*EXERCISE DETAILS*: Rewrite the part that opens with the line containing "#### 1.5.3 Power" and closes with the line containing "or 12 V Auxiliary" as a JSON list of strings, with one string per line and blank lines left out.

[Start of Attachment]

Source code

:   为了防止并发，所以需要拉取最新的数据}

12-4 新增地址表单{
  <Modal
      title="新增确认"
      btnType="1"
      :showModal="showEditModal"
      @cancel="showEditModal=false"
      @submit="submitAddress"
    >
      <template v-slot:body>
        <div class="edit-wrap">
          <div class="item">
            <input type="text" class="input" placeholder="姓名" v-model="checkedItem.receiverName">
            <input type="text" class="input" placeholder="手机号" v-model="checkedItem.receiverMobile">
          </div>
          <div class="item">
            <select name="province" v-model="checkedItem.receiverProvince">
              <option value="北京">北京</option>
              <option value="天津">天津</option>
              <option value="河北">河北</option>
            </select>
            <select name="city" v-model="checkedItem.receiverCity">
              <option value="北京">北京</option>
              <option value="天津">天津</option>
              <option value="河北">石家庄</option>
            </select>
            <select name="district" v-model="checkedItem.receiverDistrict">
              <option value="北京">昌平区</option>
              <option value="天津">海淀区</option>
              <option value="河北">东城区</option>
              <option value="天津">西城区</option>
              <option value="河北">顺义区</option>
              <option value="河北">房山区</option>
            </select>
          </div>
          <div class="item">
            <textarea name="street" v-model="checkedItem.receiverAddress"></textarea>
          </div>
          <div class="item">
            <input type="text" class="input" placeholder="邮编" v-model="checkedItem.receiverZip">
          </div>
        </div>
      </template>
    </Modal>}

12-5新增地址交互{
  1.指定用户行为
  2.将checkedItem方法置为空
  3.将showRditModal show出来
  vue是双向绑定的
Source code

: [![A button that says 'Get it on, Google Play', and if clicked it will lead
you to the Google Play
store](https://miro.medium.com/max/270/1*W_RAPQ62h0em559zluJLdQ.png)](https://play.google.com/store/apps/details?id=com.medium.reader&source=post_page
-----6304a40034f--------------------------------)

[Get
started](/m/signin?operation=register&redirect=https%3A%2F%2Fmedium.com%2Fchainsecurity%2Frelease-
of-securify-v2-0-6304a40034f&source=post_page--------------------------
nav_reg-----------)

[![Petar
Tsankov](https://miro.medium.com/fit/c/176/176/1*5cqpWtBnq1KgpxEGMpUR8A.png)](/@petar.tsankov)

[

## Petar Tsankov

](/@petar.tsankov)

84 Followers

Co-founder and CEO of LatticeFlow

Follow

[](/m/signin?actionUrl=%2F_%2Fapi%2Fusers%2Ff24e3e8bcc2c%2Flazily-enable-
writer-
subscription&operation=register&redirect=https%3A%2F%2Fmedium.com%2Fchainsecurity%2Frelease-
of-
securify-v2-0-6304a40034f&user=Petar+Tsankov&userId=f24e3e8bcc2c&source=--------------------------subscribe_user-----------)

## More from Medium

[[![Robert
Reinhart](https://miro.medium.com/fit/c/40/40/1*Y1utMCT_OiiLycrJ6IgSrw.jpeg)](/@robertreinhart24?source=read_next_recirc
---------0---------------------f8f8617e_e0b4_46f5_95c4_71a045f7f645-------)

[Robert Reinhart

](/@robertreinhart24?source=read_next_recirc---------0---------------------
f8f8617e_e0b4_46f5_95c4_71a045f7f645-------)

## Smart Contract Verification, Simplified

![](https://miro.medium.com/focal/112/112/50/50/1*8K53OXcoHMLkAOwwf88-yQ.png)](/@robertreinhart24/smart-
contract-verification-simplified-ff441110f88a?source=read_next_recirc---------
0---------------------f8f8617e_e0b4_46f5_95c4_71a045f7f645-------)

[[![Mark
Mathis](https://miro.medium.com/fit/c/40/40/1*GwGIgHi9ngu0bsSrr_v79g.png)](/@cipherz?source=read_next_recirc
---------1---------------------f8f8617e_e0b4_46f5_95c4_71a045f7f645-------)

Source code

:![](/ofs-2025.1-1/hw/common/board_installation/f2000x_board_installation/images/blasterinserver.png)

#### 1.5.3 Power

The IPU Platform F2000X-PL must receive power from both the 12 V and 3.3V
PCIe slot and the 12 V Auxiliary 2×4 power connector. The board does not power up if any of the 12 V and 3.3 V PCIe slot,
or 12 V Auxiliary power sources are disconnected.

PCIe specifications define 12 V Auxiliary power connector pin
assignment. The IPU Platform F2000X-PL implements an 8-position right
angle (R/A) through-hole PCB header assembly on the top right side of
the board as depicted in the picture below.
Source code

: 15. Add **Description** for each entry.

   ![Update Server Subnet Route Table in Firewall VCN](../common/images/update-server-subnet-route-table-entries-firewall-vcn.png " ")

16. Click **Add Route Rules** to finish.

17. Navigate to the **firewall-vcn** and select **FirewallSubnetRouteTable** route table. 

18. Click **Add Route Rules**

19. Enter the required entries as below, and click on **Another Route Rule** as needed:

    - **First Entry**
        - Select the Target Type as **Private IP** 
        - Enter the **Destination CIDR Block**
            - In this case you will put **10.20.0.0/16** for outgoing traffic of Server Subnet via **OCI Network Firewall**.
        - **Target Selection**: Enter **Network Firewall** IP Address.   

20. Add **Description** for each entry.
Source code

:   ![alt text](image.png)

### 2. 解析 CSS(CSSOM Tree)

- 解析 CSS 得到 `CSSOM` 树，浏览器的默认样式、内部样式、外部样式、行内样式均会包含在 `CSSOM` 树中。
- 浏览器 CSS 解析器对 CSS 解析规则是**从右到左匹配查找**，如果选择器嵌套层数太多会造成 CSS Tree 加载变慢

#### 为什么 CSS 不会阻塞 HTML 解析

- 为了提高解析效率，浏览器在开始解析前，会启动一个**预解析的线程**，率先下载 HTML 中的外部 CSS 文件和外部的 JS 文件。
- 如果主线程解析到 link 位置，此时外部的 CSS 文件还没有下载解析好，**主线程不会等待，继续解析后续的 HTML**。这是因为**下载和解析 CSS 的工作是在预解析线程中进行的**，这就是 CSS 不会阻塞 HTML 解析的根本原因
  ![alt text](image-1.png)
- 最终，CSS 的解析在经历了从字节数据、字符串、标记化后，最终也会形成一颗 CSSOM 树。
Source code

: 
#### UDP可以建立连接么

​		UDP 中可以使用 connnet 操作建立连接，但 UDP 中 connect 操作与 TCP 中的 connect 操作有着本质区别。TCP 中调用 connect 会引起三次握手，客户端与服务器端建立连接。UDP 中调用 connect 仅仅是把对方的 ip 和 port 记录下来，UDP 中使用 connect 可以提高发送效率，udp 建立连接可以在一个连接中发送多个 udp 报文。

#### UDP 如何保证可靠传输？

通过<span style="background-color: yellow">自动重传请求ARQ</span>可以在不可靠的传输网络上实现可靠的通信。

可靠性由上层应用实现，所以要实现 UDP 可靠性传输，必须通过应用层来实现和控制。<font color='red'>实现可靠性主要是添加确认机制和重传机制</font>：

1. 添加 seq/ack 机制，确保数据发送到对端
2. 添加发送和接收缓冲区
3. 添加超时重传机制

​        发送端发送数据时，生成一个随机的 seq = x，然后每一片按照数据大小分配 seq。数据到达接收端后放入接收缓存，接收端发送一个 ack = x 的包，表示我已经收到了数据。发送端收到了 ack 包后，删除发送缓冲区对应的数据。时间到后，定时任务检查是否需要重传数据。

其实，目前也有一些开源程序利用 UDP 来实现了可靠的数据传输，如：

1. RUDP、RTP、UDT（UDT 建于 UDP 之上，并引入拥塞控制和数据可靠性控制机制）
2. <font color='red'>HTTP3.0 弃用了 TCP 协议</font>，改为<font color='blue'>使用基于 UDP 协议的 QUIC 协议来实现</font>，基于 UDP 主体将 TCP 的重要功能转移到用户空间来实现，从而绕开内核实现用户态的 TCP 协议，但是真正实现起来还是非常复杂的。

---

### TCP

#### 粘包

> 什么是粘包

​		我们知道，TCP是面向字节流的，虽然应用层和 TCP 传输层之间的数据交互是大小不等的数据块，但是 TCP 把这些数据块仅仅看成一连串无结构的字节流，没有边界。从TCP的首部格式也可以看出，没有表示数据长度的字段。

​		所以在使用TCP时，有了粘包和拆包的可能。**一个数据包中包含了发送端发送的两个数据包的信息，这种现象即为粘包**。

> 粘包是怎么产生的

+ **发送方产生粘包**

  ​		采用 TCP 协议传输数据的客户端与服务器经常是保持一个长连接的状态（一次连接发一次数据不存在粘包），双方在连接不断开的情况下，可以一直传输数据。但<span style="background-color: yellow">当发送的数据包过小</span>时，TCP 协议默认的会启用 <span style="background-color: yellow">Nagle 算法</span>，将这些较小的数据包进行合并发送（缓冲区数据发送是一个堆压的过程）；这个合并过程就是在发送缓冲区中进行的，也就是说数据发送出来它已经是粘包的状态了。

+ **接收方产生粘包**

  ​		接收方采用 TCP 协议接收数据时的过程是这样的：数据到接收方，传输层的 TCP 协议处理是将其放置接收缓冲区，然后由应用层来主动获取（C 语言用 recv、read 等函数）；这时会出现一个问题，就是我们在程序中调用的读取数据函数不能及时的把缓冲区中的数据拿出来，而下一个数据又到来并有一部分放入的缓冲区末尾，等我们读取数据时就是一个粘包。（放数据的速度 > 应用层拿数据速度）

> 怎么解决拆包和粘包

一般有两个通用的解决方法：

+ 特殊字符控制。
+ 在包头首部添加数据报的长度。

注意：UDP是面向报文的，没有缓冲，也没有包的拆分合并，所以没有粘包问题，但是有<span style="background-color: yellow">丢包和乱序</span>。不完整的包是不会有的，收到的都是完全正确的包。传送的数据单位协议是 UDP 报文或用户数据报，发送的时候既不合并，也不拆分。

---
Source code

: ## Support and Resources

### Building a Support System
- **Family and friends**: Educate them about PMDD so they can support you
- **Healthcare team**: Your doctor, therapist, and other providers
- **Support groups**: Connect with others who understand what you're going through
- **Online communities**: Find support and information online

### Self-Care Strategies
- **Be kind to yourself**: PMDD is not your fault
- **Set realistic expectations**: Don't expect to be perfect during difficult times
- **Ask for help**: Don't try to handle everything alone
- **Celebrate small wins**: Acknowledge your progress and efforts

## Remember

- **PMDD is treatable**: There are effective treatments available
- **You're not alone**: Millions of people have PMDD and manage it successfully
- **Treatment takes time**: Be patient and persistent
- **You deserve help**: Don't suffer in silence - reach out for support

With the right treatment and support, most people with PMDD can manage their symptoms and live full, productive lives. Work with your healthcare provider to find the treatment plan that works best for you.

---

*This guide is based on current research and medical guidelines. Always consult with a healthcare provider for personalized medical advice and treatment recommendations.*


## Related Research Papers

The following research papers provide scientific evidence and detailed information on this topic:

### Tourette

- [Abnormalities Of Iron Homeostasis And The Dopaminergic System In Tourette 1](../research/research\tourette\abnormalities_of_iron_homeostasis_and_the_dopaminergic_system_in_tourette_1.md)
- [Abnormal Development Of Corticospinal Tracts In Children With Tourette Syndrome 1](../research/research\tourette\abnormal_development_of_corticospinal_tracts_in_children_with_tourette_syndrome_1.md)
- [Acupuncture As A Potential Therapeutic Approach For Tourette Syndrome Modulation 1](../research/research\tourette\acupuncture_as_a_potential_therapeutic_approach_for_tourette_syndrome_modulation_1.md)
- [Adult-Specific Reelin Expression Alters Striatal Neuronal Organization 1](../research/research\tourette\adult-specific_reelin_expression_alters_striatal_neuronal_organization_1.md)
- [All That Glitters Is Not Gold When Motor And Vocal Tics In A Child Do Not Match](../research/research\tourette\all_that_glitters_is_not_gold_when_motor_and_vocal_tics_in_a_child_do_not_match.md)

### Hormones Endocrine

[End of Attachment]

*EXERCISE OUTPUT*:
[
  "#### 1.5.3 Power",
  "The IPU Platform F2000X-PL must receive power from both the 12 V and 3.3V",
  "PCIe slot and the 12 V Auxiliary 2×4 power connector. The board does not power up if any of the 12 V and 3.3 V PCIe slot,",
  "or 12 V Auxiliary power sources are disconnected."
]